_TEXT PASSAGE_.

▼

ChaCha20 (RFC 7539) SIMD kernels in the Eä language. Encrypt at 1.78 GB/s. Search encrypted data without decrypting to disk.
pip install eachacha
from eachacha import encrypt, search
key = bytes(range(32)) # 32-byte key
nonce = bytes(12) # 12-byte nonce
# Encrypt
ct = encrypt(b"INFO ok\nERROR disk full\nINFO done\n", key, nonce)
# Search encrypted data — plaintext never touches disk
result = search(ct, b"ERROR", key, nonce)
print(result.offsets) # [8]
# Multi-needle search with context lines (auto-selects v2 kernel)
result = search(ct, [b"ERROR", b"INFO"], key, nonce)
for i, line in enumerate(result.lines):
print(f"[{result.needle_ids[i]}] {line}")Standard process for searching encrypted logs:
Read file → Decrypt to /tmp (vulnerability!) → Read /tmp → Search → Delete /tmp
The Eä process:
Read encrypted file → Decrypt in buffer → Search in buffer → Report match → Zero buffer
Plaintext never exists as a full-file allocation. Only a 4 KB window lives in memory at a time, zeroed after each iteration.
# Single needle
eachacha-grep "ERROR" encrypted.bin --key <hex> --nonce <hex>
# Multi-needle with context lines
eachacha-grep "ERROR" "FATAL" "PANIC" encrypted.bin --key <hex> --nonce <hex>AMD EPYC 9354P (2 vCPUs), 64 MB:
Single-needle search (v1):
| Implementation | GB/s |
|---|---|
| Ea fused decrypt+search | 1.28 |
| Ea decrypt → C memmem (two-pass) | 0.96 |
| C memmem on plaintext | 2.22 |
Multi-needle search (v2, 3 needles + context lines):
| Implementation | GB/s |
|---|---|
| Ea v2 multi-needle (1 pass) | 0.52 |
| Ea v1 single-needle x3 (3 passes) | 0.41 |
| C memmem x3 on plaintext | 0.78 |
- v1 fused vs two-pass: 1.34x faster
- v2 multi-needle vs v1 x3: 1.28x faster (one decrypt instead of three)

▲

Records in a dataset:
▼

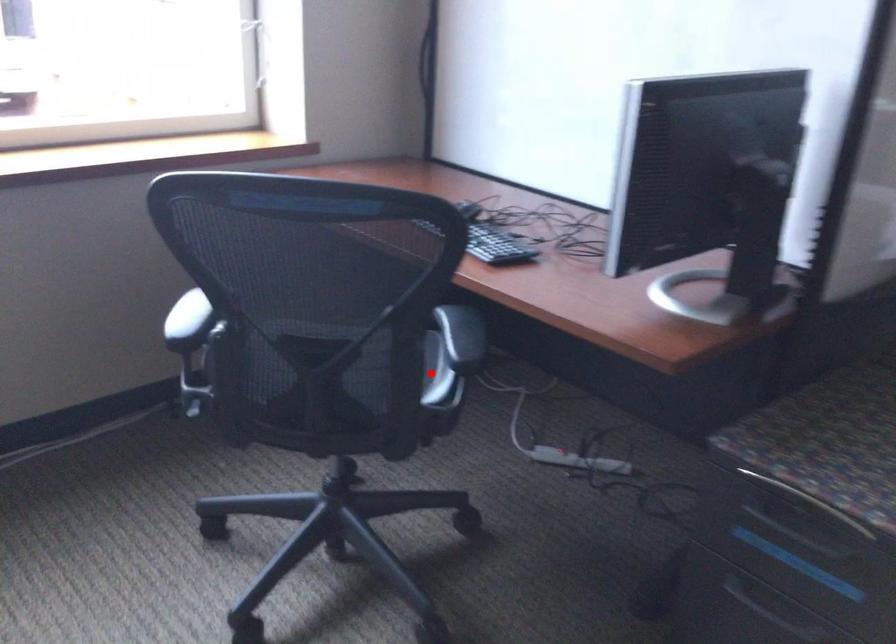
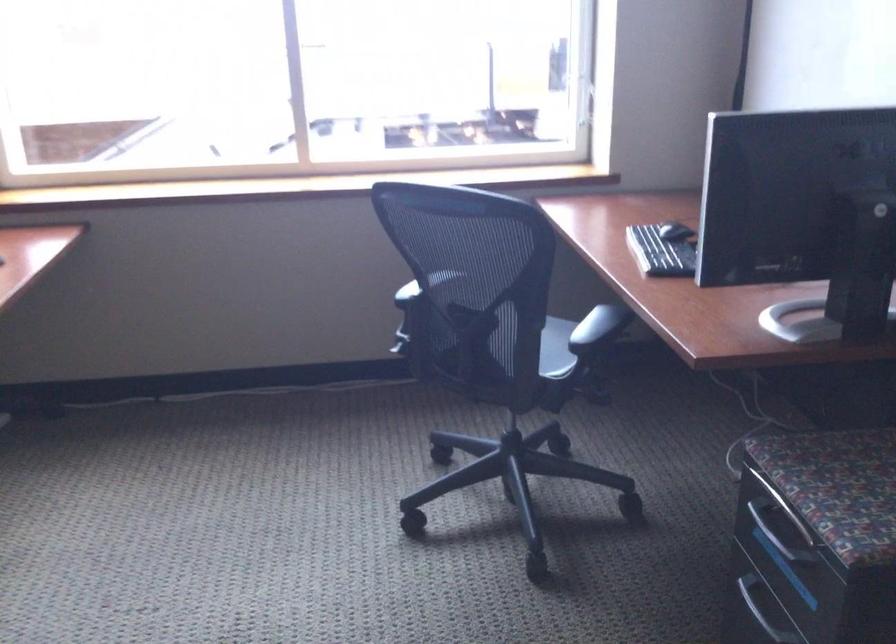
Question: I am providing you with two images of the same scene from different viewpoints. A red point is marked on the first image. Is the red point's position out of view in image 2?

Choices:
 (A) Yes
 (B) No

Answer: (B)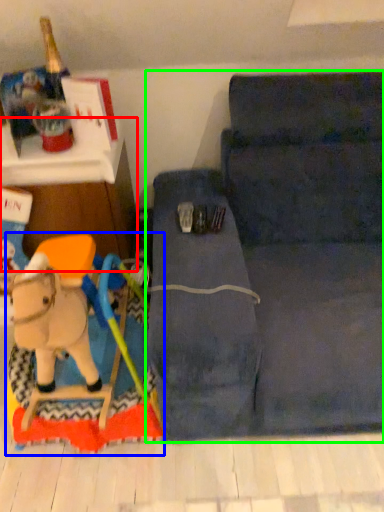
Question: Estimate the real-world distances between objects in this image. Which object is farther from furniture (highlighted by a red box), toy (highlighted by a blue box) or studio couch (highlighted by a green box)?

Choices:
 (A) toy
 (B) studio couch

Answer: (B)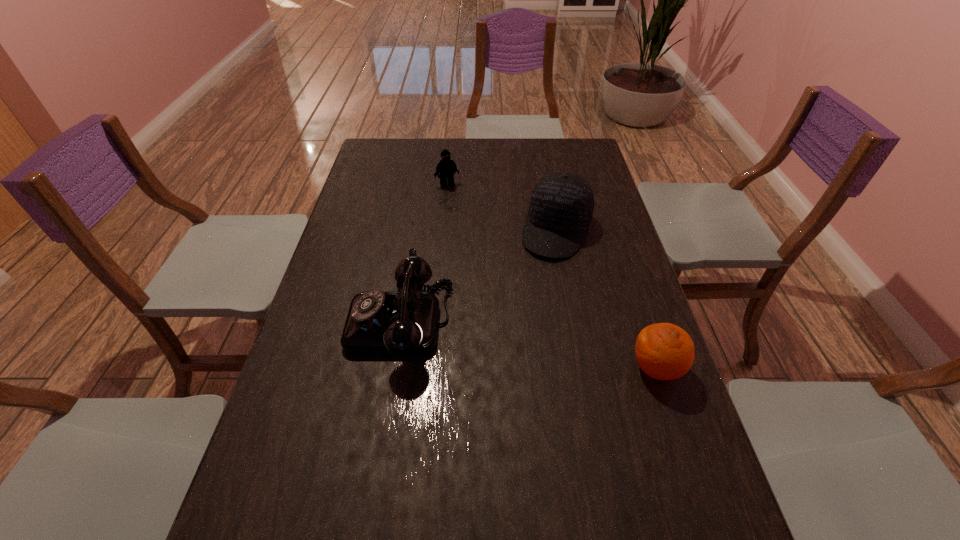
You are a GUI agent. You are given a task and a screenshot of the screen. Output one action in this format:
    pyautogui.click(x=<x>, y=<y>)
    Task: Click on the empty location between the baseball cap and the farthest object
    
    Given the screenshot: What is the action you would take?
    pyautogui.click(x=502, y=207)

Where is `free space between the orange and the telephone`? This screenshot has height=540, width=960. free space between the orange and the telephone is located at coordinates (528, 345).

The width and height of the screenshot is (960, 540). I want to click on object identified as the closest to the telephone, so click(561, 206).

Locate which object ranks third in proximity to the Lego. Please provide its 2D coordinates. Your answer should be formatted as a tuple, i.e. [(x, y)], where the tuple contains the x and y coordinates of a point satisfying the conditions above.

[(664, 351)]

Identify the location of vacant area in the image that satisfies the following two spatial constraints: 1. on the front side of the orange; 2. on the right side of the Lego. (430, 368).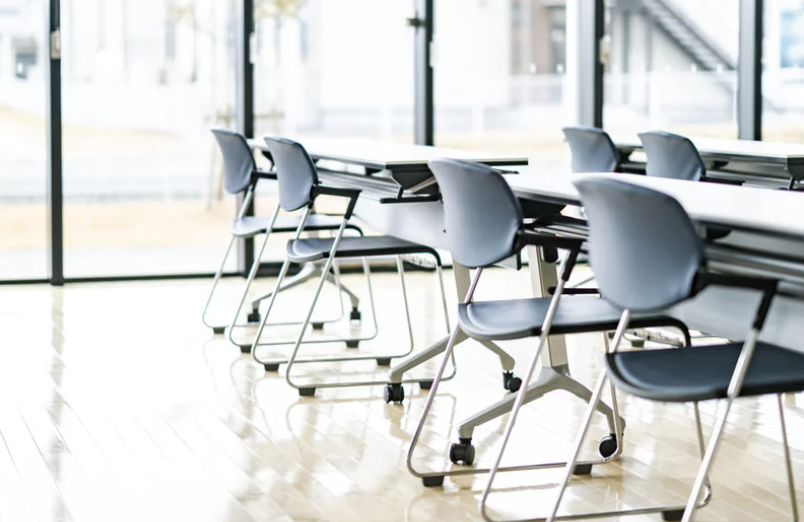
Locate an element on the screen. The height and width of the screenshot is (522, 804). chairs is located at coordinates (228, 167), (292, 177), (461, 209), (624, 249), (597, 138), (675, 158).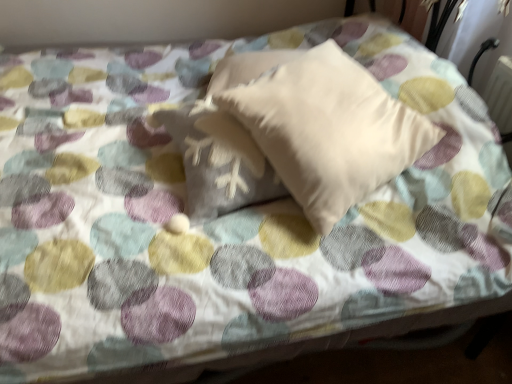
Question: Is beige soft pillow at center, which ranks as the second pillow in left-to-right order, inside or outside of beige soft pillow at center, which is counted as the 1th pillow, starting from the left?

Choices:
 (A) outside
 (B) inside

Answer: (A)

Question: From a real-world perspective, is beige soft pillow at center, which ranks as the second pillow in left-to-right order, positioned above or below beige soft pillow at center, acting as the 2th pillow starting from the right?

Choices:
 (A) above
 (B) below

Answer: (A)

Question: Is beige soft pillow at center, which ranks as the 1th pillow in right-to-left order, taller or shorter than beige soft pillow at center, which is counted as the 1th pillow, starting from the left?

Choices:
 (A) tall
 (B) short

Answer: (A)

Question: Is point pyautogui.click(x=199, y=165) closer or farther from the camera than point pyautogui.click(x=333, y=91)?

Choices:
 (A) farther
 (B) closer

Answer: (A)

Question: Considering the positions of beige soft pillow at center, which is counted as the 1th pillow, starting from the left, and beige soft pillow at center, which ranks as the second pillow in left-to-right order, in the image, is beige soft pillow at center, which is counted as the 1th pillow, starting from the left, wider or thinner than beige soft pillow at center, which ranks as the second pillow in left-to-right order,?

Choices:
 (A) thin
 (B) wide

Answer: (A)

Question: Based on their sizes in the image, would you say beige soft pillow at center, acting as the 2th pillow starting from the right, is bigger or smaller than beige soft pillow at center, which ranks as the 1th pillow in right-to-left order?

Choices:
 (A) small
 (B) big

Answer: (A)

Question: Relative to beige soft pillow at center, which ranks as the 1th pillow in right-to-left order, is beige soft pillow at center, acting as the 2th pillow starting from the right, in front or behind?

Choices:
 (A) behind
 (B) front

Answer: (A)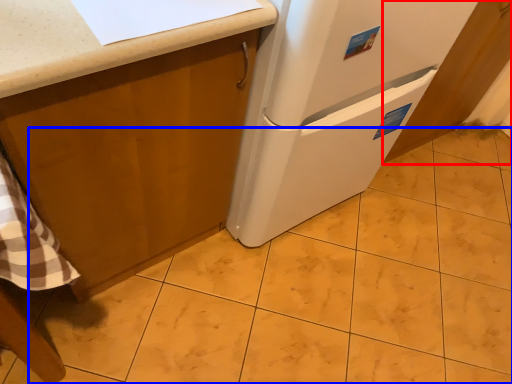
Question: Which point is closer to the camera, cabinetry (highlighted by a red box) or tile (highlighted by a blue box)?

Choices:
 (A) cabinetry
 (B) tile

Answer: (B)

▲

_ACTIVITY 1_. In the ChaCha20 library text, how much plaintext is held in memory at a time during a search?
_ACTIVITY 2_. Reproduce word for word the part of the ChaCha20 library text that opens with the words containing "pip install eachacha" and closes with "(auto-selects v2 kernel)".

_ANSWER SECTION 1_. Only a 4 KB window, which is zeroed after each iteration.

_ANSWER SECTION 2_.
pip install eachacha
from eachacha import encrypt, search
key = bytes(range(32)) # 32-byte key
nonce = bytes(12) # 12-byte nonce
# Encrypt
ct = encrypt(b"INFO ok\nERROR disk full\nINFO done\n", key, nonce)
# Search encrypted data — plaintext never touches disk
result = search(ct, b"ERROR", key, nonce)
print(result.offsets) # [8]
# Multi-needle search with context lines (auto-selects v2 kernel)